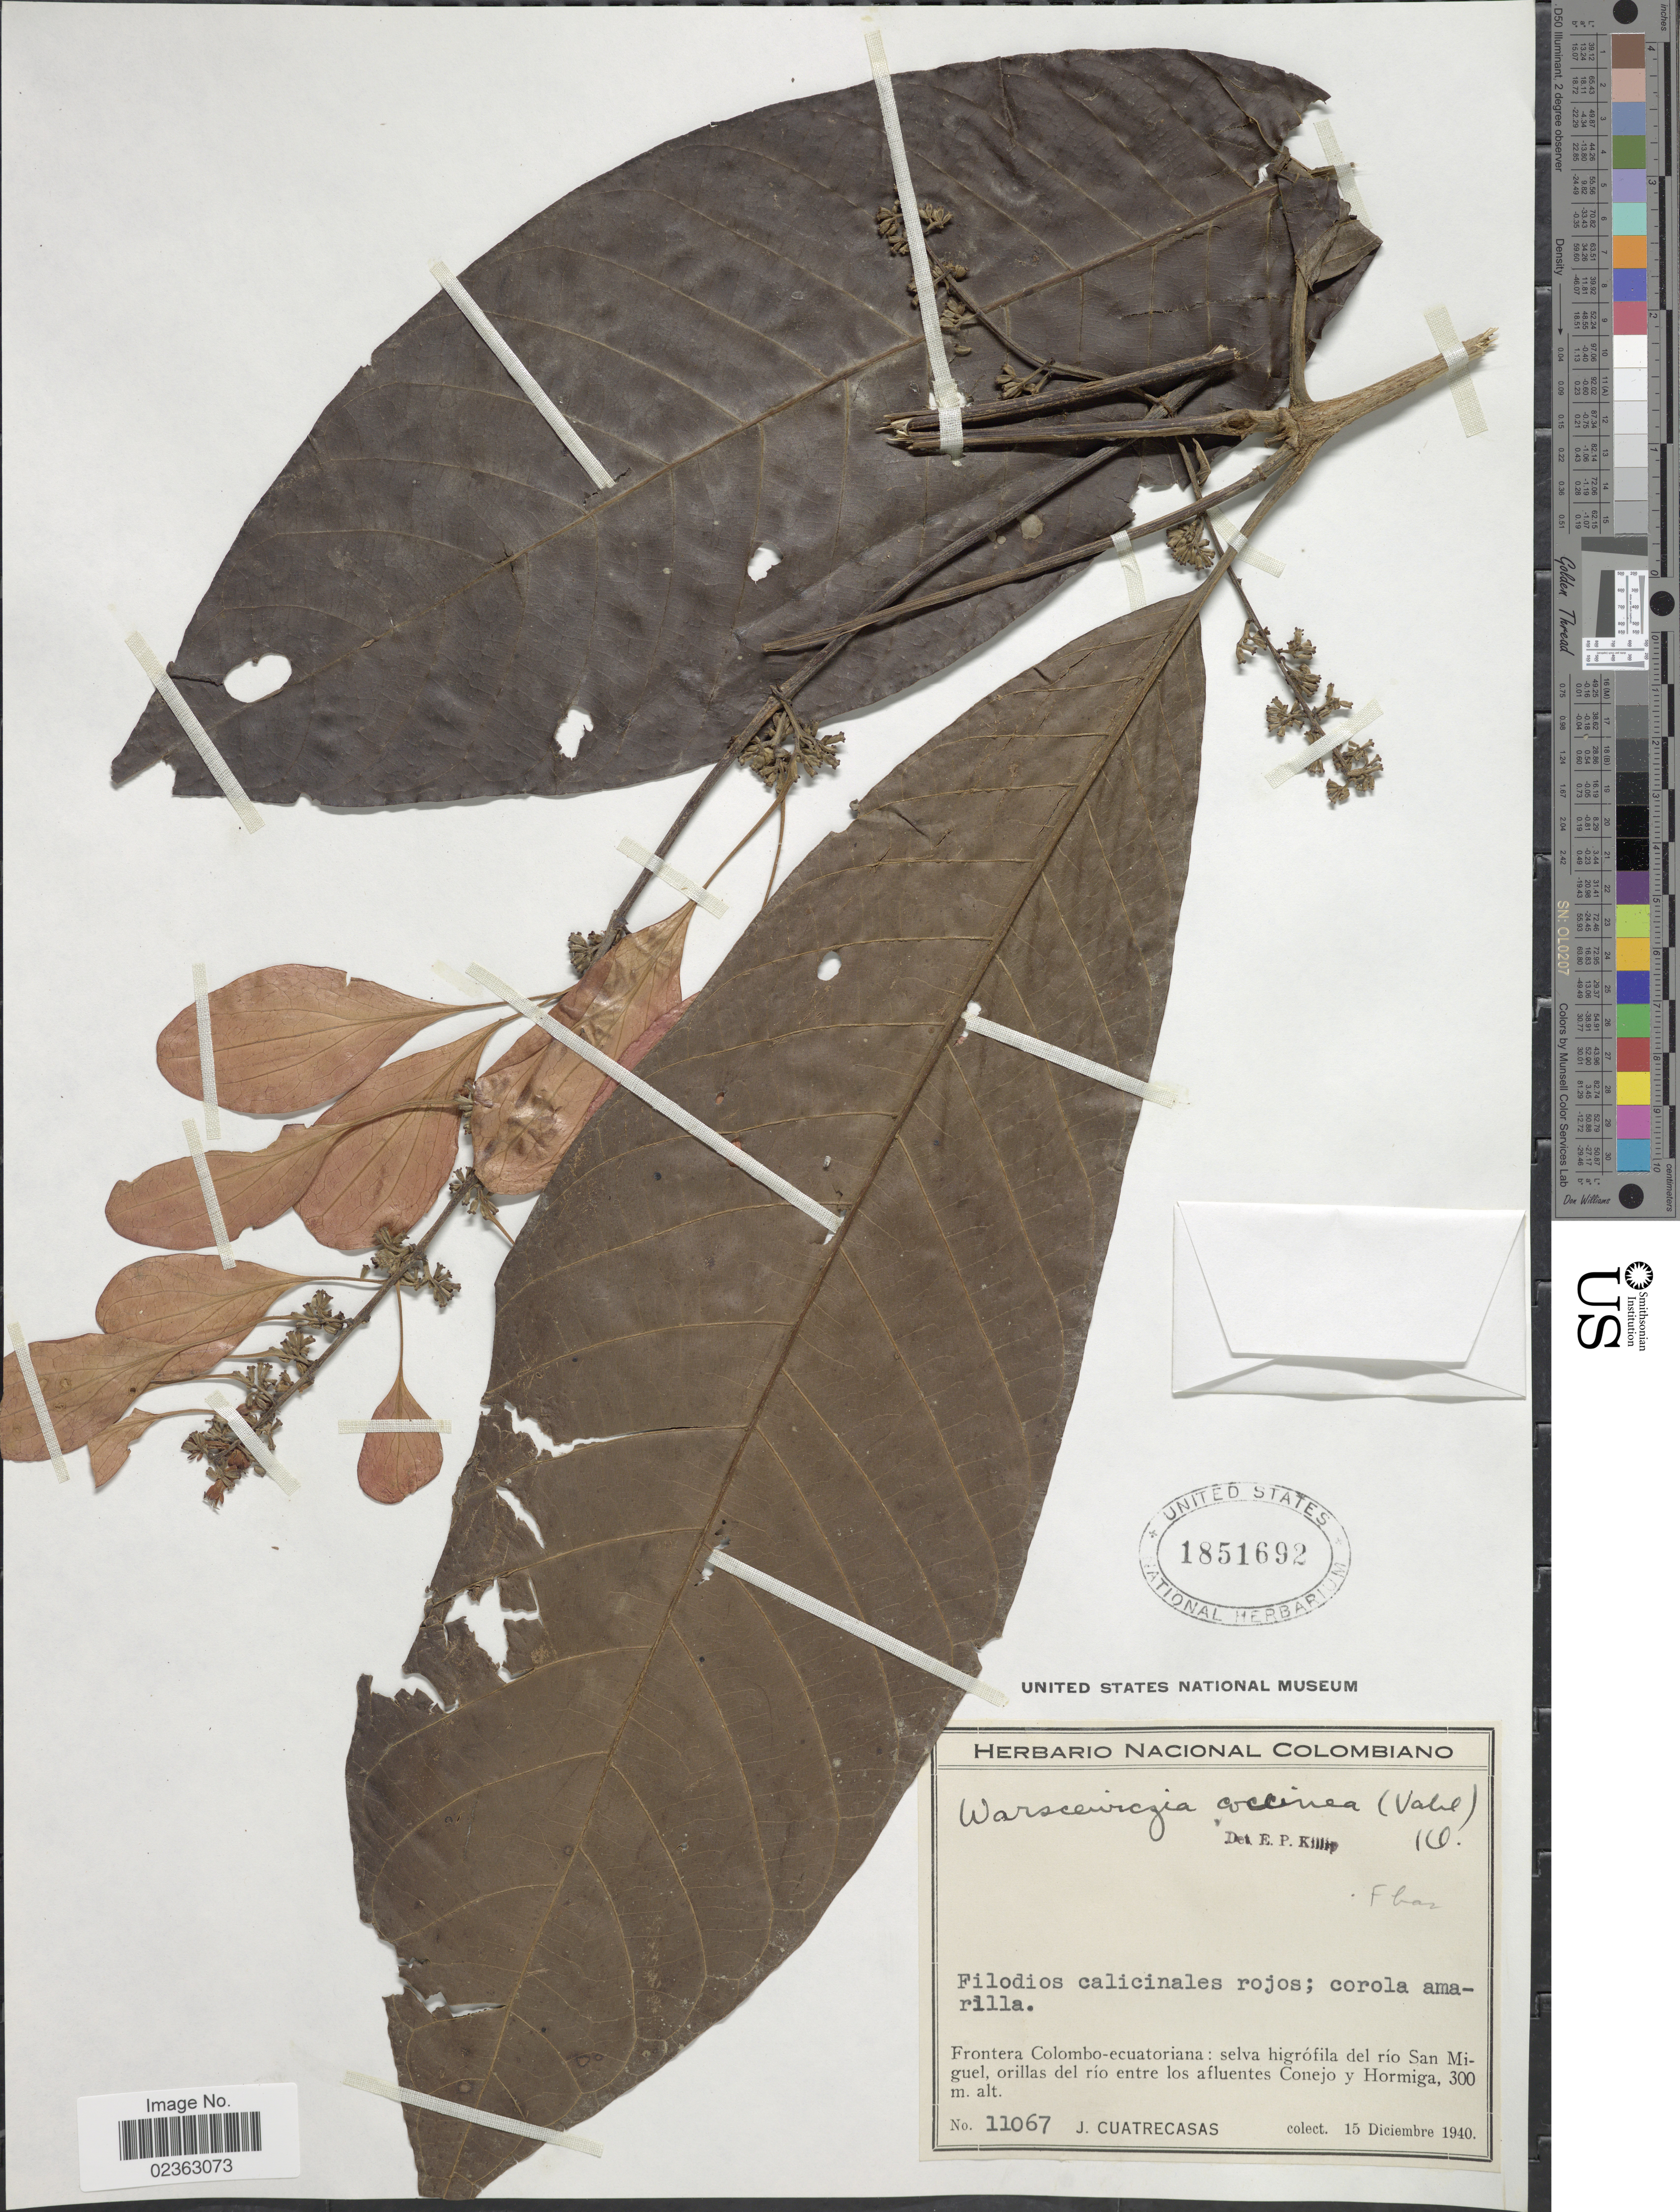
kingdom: Plantae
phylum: Tracheophyta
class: Magnoliopsida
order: Gentianales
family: Rubiaceae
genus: Warszewiczia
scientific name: Warszewiczia coccinea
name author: (Vahl) Klotzsch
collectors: J. Cuatrecasas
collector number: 11067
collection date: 1940-12-15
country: Colombia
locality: Frontera Colombo-ecuatoriana: selva higrofila del rio San Miguel, orillas del rio entre los afluentes Conejo y Hormiga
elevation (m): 300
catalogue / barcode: US 1851692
★ ★ ★
REQUEST – Return every line of the records above word for word, leaving out the pictures.

WRITTEN SOLUTION –
kingdom: Plantae
phylum: Tracheophyta
class: Magnoliopsida
order: Gentianales
family: Rubiaceae
genus: Warszewiczia
scientific name: Warszewiczia coccinea
name author: (Vahl) Klotzsch
collectors: J. Cuatrecasas
collector number: 11067
collection date: 1940-12-15
country: Colombia
locality: Frontera Colombo-ecuatoriana: selva higrofila del rio San Miguel, orillas del rio entre los afluentes Conejo y Hormiga
elevation (m): 300
catalogue / barcode: US 1851692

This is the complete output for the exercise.